I think he's telling the truth."). There is little doubt that the trial court here would have
committed reversible error if Koons had been allowed to testify that, despite the
inconsistency in her statements, he believed that M.K. was telling the truth. However,
Koons' testimony was not a direct comment upon the credibility of M.K.'s testimony, but was
rather an indirect comment on M.K.'s credibility which has been held to be permissible in
Indiana.See footnote
2
Stout v. State (1988)
Ind., 528 N.E.2d 476, 479 (quoting Lawrence v. State (1984) Ind., 464
N.E.2d 923, 925).See footnote
3
In an analogous case, Jarrett v. State (1991) Ind.App., 580 N.E.2d 245, 250, trans.
denied, a doctor was permitted to testify over objection that "most children [the victim's] age
do not fantasize about sexual relationships without some prior exposure, and that probably
95% of the children telling stories about sexual encounters at that age are telling the truth."
The court found that this statement was not a direct assertion of the doctor's belief that the
victim was telling the truth, despite the court's recognition that the testimony "tended to show
it was likely [the victim] testified truthfully about being molested by [the defendant]." Id.
Further, in Wright v. State (1991) Ind.App., 581 N.E.2d 978, 980-81, a panel of this
court held that it was not an abuse of the trial court's discretion to allow a social worker to
testify that she did not believe that the victim was prone to exaggerate or fantasize the events
in question, and that she learned nothing about the victim that would be inconsistent with the
assertion that the victim was sexually abused.

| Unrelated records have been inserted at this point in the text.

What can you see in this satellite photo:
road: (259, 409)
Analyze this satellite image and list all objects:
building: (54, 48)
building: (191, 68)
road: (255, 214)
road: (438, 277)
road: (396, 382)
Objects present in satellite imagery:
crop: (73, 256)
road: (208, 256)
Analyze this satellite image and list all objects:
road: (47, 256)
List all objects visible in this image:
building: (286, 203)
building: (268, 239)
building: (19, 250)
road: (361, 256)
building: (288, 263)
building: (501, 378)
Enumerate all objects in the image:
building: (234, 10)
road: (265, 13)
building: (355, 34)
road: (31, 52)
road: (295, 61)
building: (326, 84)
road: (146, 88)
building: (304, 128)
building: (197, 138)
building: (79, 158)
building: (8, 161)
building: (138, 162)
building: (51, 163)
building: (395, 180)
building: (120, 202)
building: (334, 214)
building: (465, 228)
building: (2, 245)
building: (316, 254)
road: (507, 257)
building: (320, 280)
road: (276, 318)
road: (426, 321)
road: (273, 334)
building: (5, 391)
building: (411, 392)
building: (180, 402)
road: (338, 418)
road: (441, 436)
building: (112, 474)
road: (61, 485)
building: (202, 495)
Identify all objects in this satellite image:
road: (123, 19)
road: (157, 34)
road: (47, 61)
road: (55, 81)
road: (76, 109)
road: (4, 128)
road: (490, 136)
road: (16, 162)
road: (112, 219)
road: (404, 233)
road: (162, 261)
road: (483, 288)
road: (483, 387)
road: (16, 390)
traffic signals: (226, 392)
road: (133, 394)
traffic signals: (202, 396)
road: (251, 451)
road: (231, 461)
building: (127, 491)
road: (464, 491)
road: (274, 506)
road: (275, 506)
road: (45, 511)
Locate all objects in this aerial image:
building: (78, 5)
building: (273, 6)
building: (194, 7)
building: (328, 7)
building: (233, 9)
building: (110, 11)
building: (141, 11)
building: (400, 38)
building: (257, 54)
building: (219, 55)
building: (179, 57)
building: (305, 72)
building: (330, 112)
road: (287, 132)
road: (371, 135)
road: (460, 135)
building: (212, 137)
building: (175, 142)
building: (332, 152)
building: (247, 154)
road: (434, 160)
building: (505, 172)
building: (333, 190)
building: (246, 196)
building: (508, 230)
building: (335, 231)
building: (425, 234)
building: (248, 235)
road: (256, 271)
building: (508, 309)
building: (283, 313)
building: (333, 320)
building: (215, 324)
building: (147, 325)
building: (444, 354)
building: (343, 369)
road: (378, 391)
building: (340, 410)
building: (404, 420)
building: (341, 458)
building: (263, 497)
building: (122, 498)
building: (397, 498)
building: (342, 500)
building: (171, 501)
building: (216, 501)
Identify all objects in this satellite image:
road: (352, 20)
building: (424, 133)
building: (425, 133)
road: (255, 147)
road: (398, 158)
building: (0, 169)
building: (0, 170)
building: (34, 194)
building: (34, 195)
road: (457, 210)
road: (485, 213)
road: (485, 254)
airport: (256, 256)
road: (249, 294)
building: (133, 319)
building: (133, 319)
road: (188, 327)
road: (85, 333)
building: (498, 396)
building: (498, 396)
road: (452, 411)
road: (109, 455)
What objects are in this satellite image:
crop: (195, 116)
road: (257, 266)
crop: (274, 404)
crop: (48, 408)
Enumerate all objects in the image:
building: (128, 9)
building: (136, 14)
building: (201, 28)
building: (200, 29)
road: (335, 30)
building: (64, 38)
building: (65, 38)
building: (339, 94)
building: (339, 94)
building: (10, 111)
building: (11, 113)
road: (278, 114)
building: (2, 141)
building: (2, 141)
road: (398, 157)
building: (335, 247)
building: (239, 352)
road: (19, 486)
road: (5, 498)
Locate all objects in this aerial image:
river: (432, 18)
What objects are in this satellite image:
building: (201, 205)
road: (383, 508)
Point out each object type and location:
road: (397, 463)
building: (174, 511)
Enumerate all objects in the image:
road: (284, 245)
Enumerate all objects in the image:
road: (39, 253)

The court on appeal concluded that admission
of this testimony was proper because it was not a direct statement regarding the child's
credibility. Id. at 981. Thus, while Koons' statement may have allowed the jury to discount
the importance of the inconsistencies in M.K.'s testimony, it was not a direct comment upon
the credibility of M.K.'s testimony. In that we conclude that Koons' testimony was not a
direct assertion that he believed M.K. to be telling the truth, we hold that the trial court did
not abuse its discretion in allowing his testimony.See footnote
4
The judgment is affirmed.
SHARPNACK, C.J., and HOFFMAN, Sr.J., concur.